Request: Pick out each line of the data below that contains the word "average", and copy those lines.

# start of Data rows

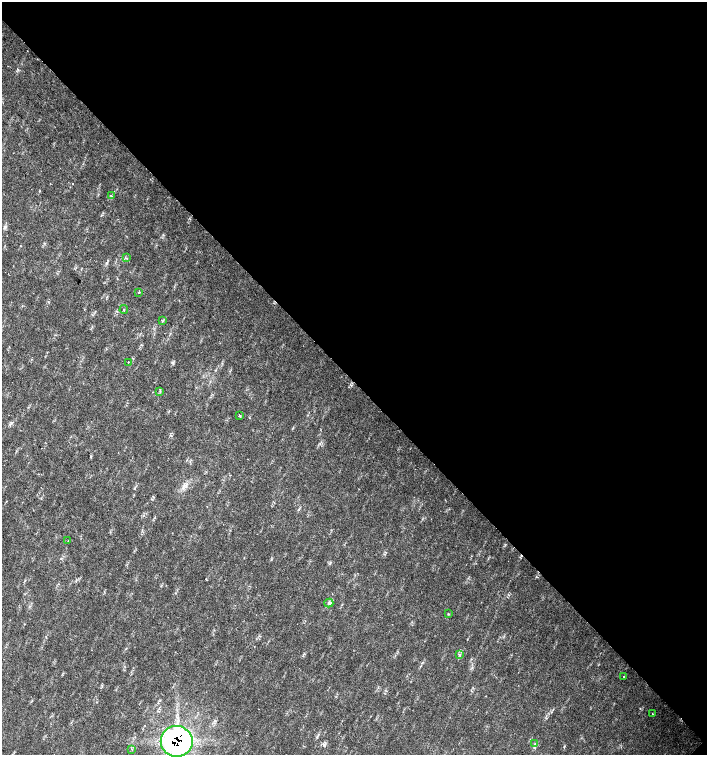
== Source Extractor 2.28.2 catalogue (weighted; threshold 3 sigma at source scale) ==
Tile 8 of 4 x 4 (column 4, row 2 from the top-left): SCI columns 4454-5862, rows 3013-4517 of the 6023 x 6029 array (HDU 1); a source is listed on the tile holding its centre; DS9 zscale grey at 2 x 2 block average (1 PNG px = mean of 2 x 2 image px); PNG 709 x 757 px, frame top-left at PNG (2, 2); each listed source drawn as its Kron ellipse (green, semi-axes under 4 px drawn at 4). Shown black and unused: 51% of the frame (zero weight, under 2 of 3 exposures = <1% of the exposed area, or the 3 px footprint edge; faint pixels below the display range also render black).
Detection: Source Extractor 2.28.2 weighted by HDU 2 'WHT'; one run over the whole footprint, this tile lists its part. Background 0.0239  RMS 0.0033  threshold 0.0147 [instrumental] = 3 sigma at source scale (4.5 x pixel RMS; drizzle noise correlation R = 1.50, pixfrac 1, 0.0396/0.0396 arcsec/px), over >= 5 px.
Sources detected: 18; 1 cosmic-ray / hot-pixel residue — neither listed nor drawn; the other 17 listed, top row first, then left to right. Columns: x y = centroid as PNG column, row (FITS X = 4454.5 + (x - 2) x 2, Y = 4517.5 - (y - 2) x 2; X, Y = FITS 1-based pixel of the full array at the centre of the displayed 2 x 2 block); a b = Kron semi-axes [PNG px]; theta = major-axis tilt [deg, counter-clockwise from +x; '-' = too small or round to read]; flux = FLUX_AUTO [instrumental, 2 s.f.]
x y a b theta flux
111 196 3 2 - 0.55
126 258 3 2 - 0.6
139 292 2 2 - 1.6
124 309 4 2 - 0.51
163 320 3 2 - 0.65
128 362 2 2 - 1.1
160 391 3 2 - 0.75
239 416 2 2 - 2.9
68 541 2 2 - 0.35
329 603 4 3 - 1.6
448 614 3 2 - 0.55
459 655 3 2 - 0.58
624 676 2 2 - 1.3
652 714 2 2 - 0.29
177 741 16 15 - 190
535 744 3 2 - 0.56
132 749 3 2 - 0.47
Overlapping masked pixels (flux is a lower limit): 1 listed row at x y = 177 741
Isophote crosses this tile's border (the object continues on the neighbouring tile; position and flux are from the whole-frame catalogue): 1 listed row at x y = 177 741
Diffuse or blended objects may show on this block-average render without a row.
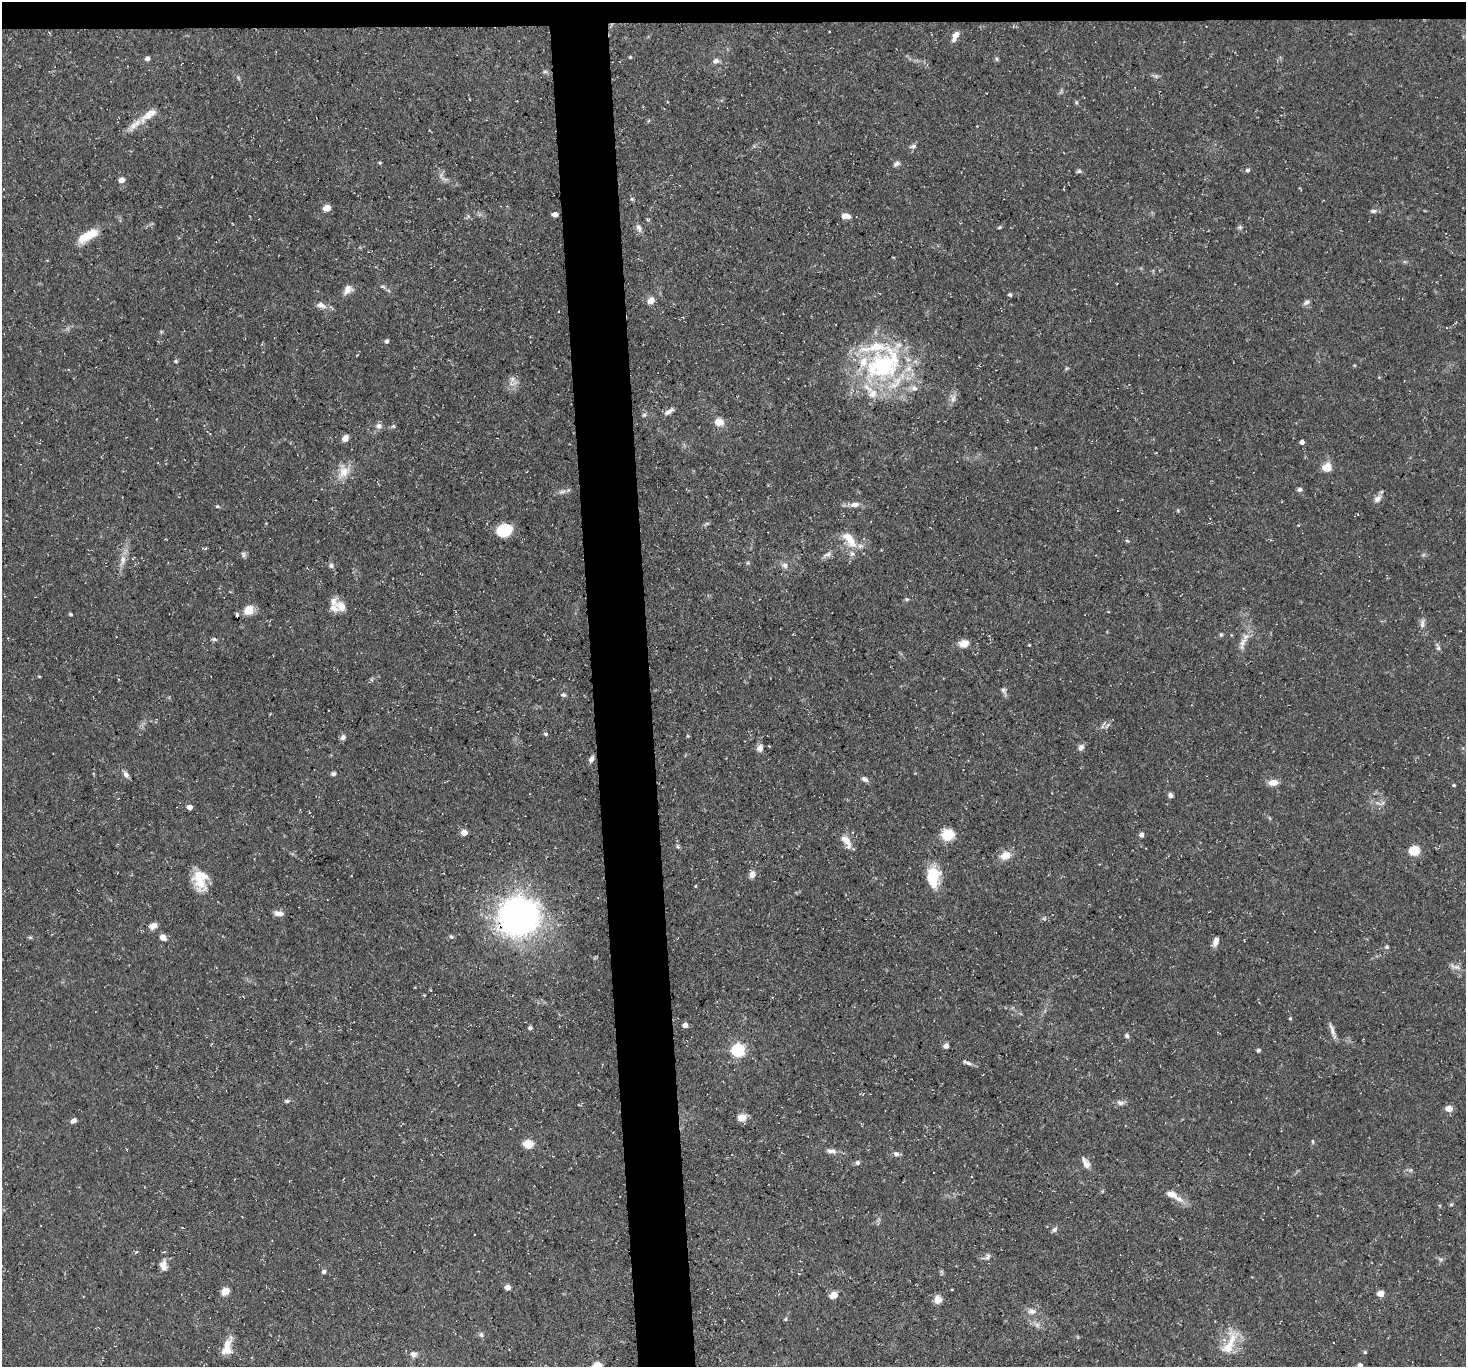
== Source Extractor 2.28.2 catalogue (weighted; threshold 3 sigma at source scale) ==
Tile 2 of 3 x 3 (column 2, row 1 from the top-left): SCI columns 1464-2927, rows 2876-4240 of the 4390 x 4362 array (HDU 1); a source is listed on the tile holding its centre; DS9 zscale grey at full resolution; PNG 1468 x 1369 px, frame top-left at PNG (2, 2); no overlay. Shown black and unused: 5% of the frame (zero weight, under 3 of 5 exposures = <1% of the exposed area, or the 3 px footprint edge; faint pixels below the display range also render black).
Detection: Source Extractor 2.28.2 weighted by HDU 2 'WHT'; one run over the whole footprint, this tile lists its part. Background 0.118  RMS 0.0048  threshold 0.0217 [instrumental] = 3 sigma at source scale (4.5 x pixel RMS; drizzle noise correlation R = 1.50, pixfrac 1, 0.05/0.05 arcsec/px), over >= 5 px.
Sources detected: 160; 1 too faint to see at this stretch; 1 cosmic-ray / hot-pixel residue — not listed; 13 inside a brighter listed object's ellipse — not listed separately; the other 145 listed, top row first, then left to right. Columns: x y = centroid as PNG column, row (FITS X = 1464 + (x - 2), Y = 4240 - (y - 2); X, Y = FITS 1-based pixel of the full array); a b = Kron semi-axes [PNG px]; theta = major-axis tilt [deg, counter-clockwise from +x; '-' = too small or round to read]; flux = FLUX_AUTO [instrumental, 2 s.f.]
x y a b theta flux
955 36 12 6 63 3.6
630 57 5 4 - 0.49
147 59 5 4 - 2.1
997 59 6 4 -89 0.73
716 61 8 7 - 1.7
545 72 6 4 19 0.78
1156 76 6 5 - 1
149 114 22 10 33 6.7
913 146 9 6 20 1.4
380 163 4 4 - 0.54
897 164 8 6 32 1.5
1248 170 5 5 - 1.1
1079 171 6 5 - 0.94
122 180 5 4 - 4.4
632 199 5 4 - 0.64
327 208 5 4 - 8.3
1373 211 9 5 0 1.3
555 214 5 4 - 3.6
846 216 9 6 -7 4.1
999 227 5 4 - 0.67
1240 227 6 5 - 0.84
639 228 11 6 -66 2.1
88 236 25 10 29 10
382 287 8 4 -9 0.87
348 288 11 9 -26 2.6
1010 295 4 4 - 0.94
651 300 10 8 43 3.1
1306 302 9 6 26 1.6
321 305 15 8 -14 2.9
387 341 5 4 - 1.2
176 361 5 4 - 0.6
883 365 60 44 33 80
512 379 9 7 74 2.2
953 398 12 8 -87 2.5
669 412 13 6 35 2.2
644 415 6 5 - 1
719 422 9 7 -10 5.6
379 426 9 8 - 2.1
393 426 5 5 - 0.74
345 438 7 6 - 3.1
1302 442 4 4 - 2.5
1327 468 5 5 - 14
344 471 19 15 75 7.3
1299 489 7 6 - 1.1
562 492 11 4 5 1.6
1378 499 11 7 42 2.6
855 505 11 6 6 2.8
217 506 5 4 - 0.57
504 530 15 11 15 14
850 540 27 11 -52 9.3
1127 541 6 3 -19 0.53
243 554 8 5 -72 1.1
828 554 9 6 14 2
123 560 14 8 86 3.6
748 563 5 5 - 0.69
785 565 9 8 - 2
331 566 7 6 - 1.2
907 599 5 5 - 0.69
341 606 15 11 -47 5
249 610 11 9 39 6.5
70 614 4 3 - 0.71
1422 624 13 6 83 2.1
1221 634 6 4 -68 0.69
214 639 8 4 -18 0.87
1243 642 23 8 68 4.8
964 643 11 8 4 4.5
1029 645 3 3 - 0.39
1438 647 11 5 -76 1.3
1003 690 7 6 - 1.2
563 695 7 4 -1 0.97
1103 725 12 4 64 1.2
546 734 5 4 - 0.82
343 737 7 6 - 1.6
1081 747 8 6 60 2
760 748 10 8 69 2.1
591 759 9 5 63 1.7
333 773 6 5 - 1
126 774 9 6 -57 1.8
865 779 8 6 -33 1.8
1273 782 10 7 6 4
1454 785 4 3 - 0.63
1170 795 6 5 - 1.4
1382 803 9 3 44 1.1
189 807 5 4 - 3.9
464 832 5 4 - 5.4
948 835 11 9 3 14
1142 835 5 5 - 1.7
846 841 20 9 -59 5.2
678 847 6 4 -72 0.72
1414 851 6 5 - 31
1005 855 14 10 21 5.4
752 874 8 6 90 2.8
933 877 23 14 88 17
199 881 27 15 -73 11
695 886 4 3 - 0.37
279 913 12 6 -6 2.5
519 916 24 21 17 260
153 926 10 7 24 2.8
163 937 8 6 -32 2.6
451 937 6 4 -51 0.73
1216 941 11 6 65 2.6
1387 947 6 5 - 0.79
1457 967 12 6 -16 2.2
1290 1018 4 4 - 0.57
685 1025 4 4 - 3.4
530 1028 5 4 - 1.1
1332 1029 21 5 -71 2.6
1127 1036 6 5 - 1
946 1046 5 5 - 2.8
738 1050 6 6 - 88
1258 1050 5 4 - 0.84
969 1063 8 5 -27 1.3
287 1101 8 5 9 0.95
1120 1102 11 7 -7 1.9
1449 1109 5 5 - 7
742 1118 5 5 - 13
74 1120 7 5 34 2
1313 1141 6 3 -81 0.58
528 1144 5 5 - 21
831 1151 15 6 -4 2.4
896 1154 8 6 -26 1.5
857 1162 6 6 - 1.2
1086 1163 14 7 -57 3.3
1171 1194 12 7 -18 3.9
1451 1205 5 4 - 0.59
1054 1230 7 5 35 1.3
987 1257 10 6 66 1.6
1441 1259 8 4 0 0.93
163 1265 13 8 -82 3.5
324 1271 5 5 - 1
508 1288 4 4 - 4
225 1291 9 7 43 3.9
1380 1293 5 4 - 7.5
834 1295 9 7 33 3.5
938 1300 10 9 - 3.1
1032 1311 12 7 -4 2.7
786 1319 6 3 70 0.57
1037 1325 6 6 - 1.3
481 1335 7 5 -48 1.1
1231 1341 36 12 70 10
227 1344 26 8 62 5.4
1365 1352 4 4 - 0.61
413 1354 8 7 - 2.3
597 1366 5 5 - 22
1360 1366 5 4 - 2.3
Overlapping masked pixels (flux is a lower limit):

# end of Data rows

Reply:
Tile 8 of 4 x 4 (column 4, row 2 from the top-left): SCI columns 4454-5862, rows 3013-4517 of the 6023 x 6029 array (HDU 1); a source is listed on the tile holding its centre; DS9 zscale grey at 2 x 2 block average (1 PNG px = mean of 2 x 2 image px); PNG 709 x 757 px, frame top-left at PNG (2, 2); each listed source drawn as its Kron ellipse (green, semi-axes under 4 px drawn at 4). Shown black and unused: 51% of the frame (zero weight, under 2 of 3 exposures = <1% of the exposed area, or the 3 px footprint edge; faint pixels below the display range also render black).
Diffuse or blended objects may show on this block-average render without a row.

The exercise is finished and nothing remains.